Production Considerations

Memory Management

# Check GPU memory usage (NVIDIA)
nvidia-smi

# Ollama: Set GPU layers
ollama run llama4:scout --gpu-layers 35

# Fewer layers = less VRAM, slower
# More layers = more VRAM, faster

Concurrent Requests

Ollama queues requests by default.

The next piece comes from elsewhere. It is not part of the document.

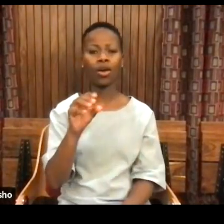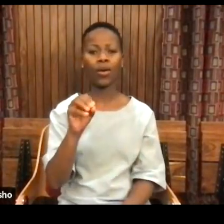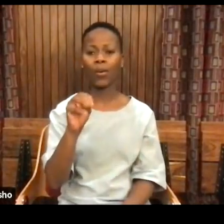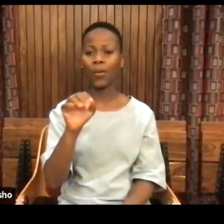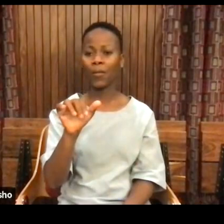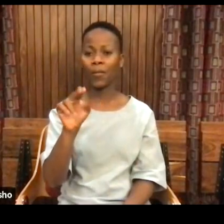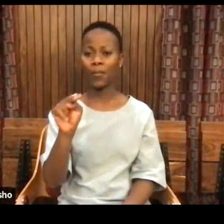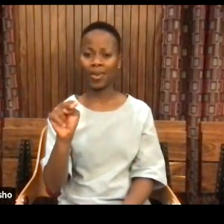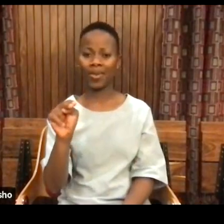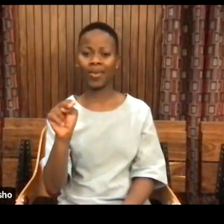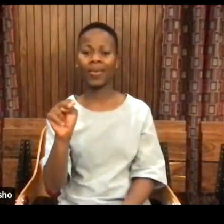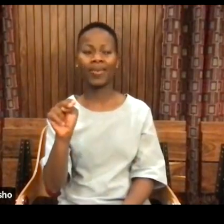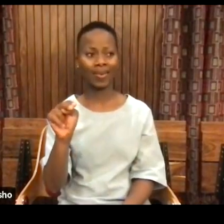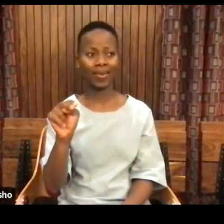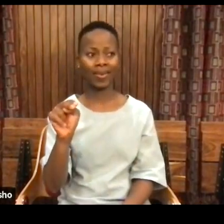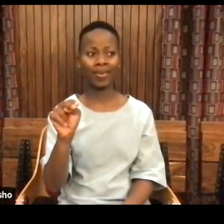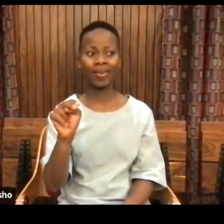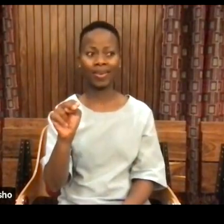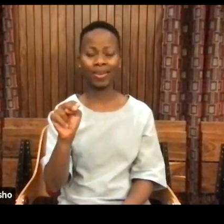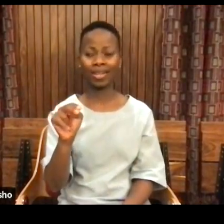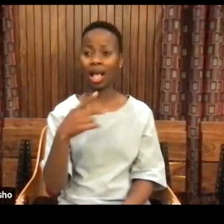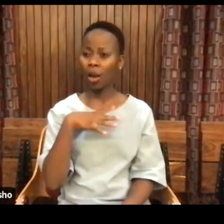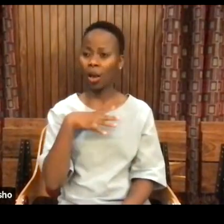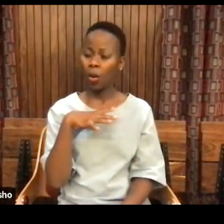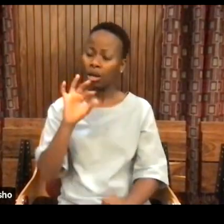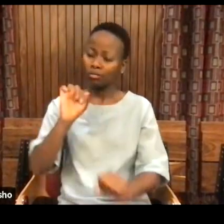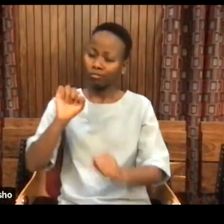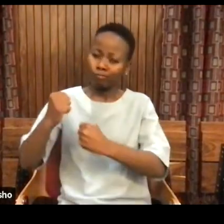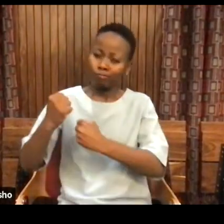you know, saw him had to give him the biggest hug.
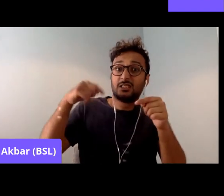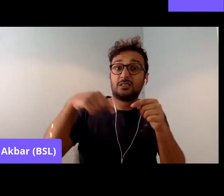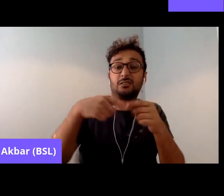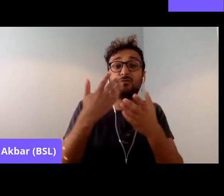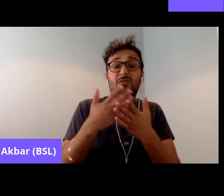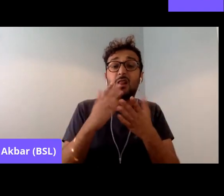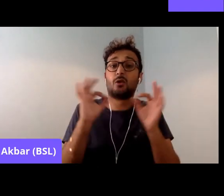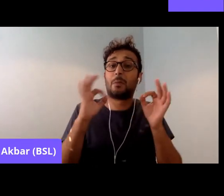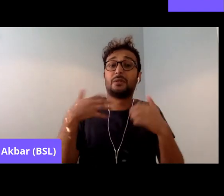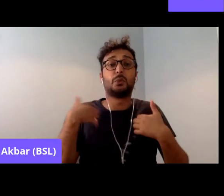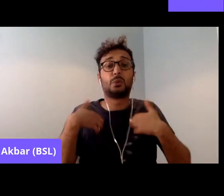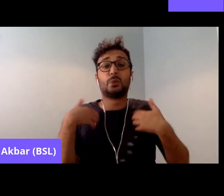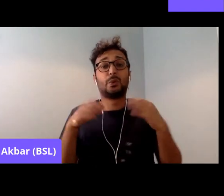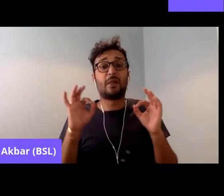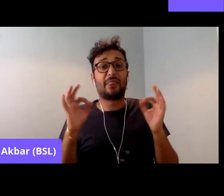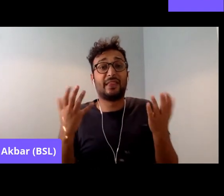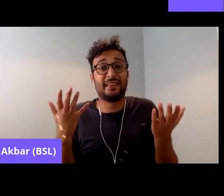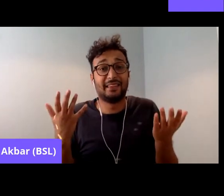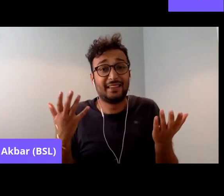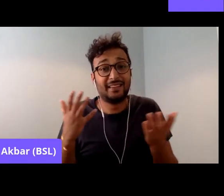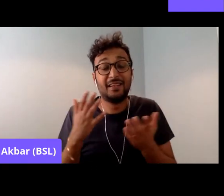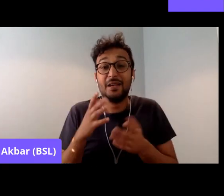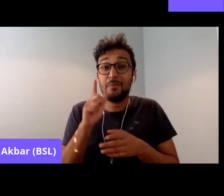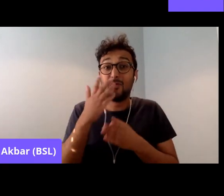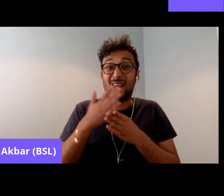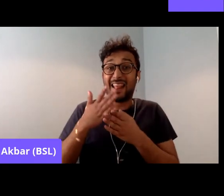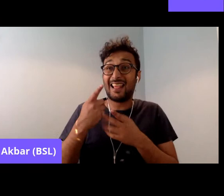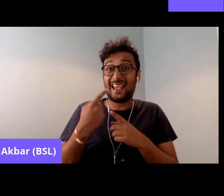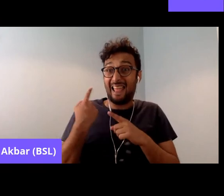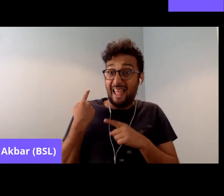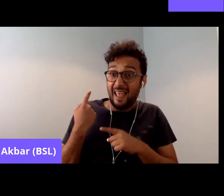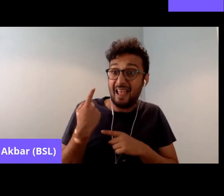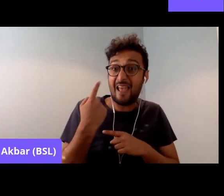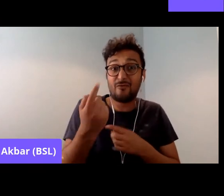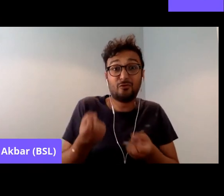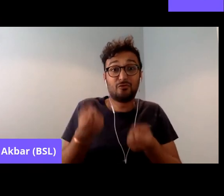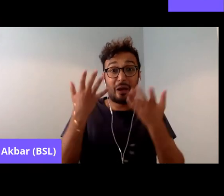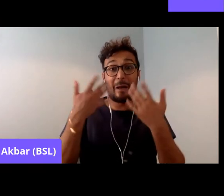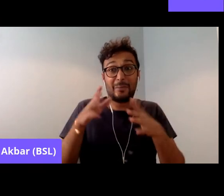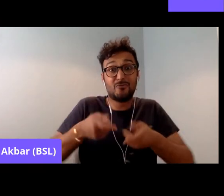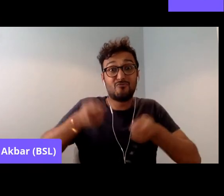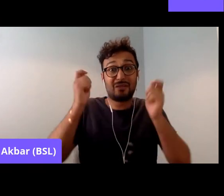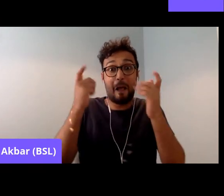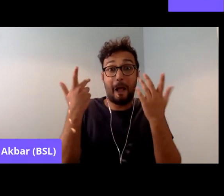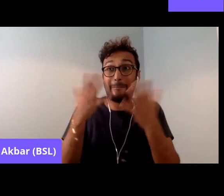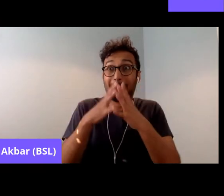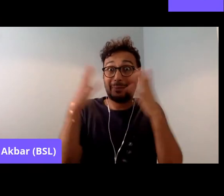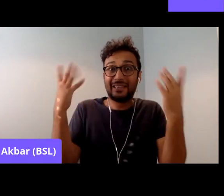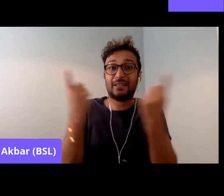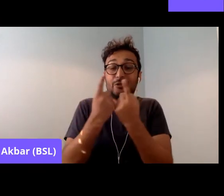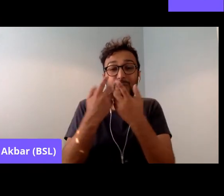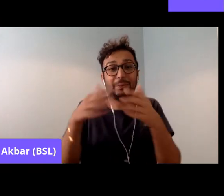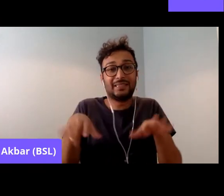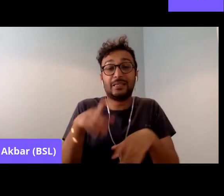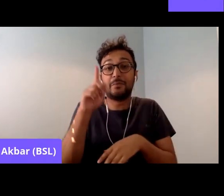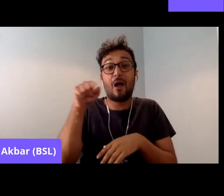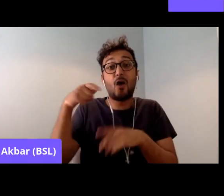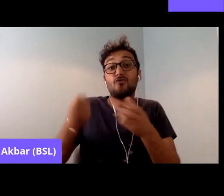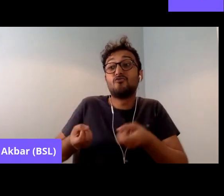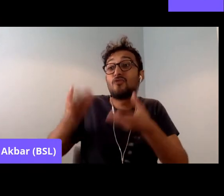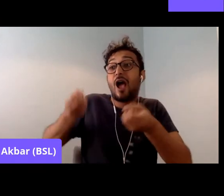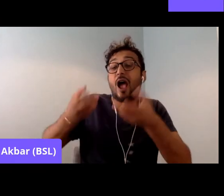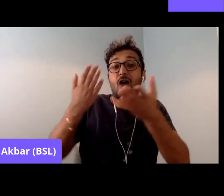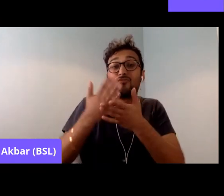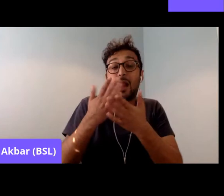single one of these strikes, racism was an issue. But in these strikes, the union was always the first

For concurrent handling:

# Set OLLAMA_NUM_PARALLEL
export OLLAMA_NUM_PARALLEL=4  # Up to 4 concurrent requests

# Or in systemd service:
# /etc/systemd/system/ollama.service
[Service]
Environment="OLLAMA_NUM_PARALLEL=4"

Persistent Server

# Linux: Run as systemd service
sudo systemctl enable ollama
sudo systemctl start ollama

# macOS: Run at login
# Ollama auto-starts after first run

# Windows: Runs as startup app automatically

Troubleshooting

"Out of memory" errors

  1. Use smaller quantization (Q4 instead of Q8)
  2. Reduce GPU layers: ollama run model --gpu-layers 20
  3. Try a smaller model (7B instead of 14B)
  4. Check for other GPU processes (browser, video editor)

Slow inference

  1. If using CPU, add --gpu-layers to offload more to GPU
  2. Close other GPU-heavy applications
  3. Try smaller quantization
  4. Check thermal throttling: nvidia-smi -q -d TEMPERATURE

Download failures

  1. Check internet connection
  2. Try different mirror: set OLLAMA_ORIGINS=*
  3. Download manually from HuggingFace and import

Cost Analysis

When does local make sense vs cloud?

UsageCloud Cost (Monthly)Local Break-even
100K tokens/day$30-506-12 months (RTX 4070)
500K tokens/day$150-2502-4 months (RTX 4070)
1M tokens/day$300-5001-2 months (RTX 4090)

Local makes sense if:

  • You process 100K+ tokens/day regularly
  • Privacy is non-negotiable
  • You need offline capability
  • You want to fine-tune models

Cloud is better if:

  • Usage is sporadic or low volume
  • You need the absolute best model quality
  • You don't want to manage hardware

Key Takeaways

  1. Start with Ollama: One-line install, works everywhere
  2. 8GB VRAM minimum: For usable 7B models; 12GB+ for 14B
  3. Llama 4 Scout 17B: Best quality/size balance for most users
  4. Q4_K_M quantization: Good compromise for size/quality
  5. Mac M-series works: Unified memory means RAM = VRAM
  6. Local pays off if you push 100K+ tokens/day or need privacy

Running LLMs locally isn't just for researchers anymore. With tools like Ollama and models like Llama 4 Scout, anyone with a decent GPU or Mac can have a capable AI assistant running entirely on their machine.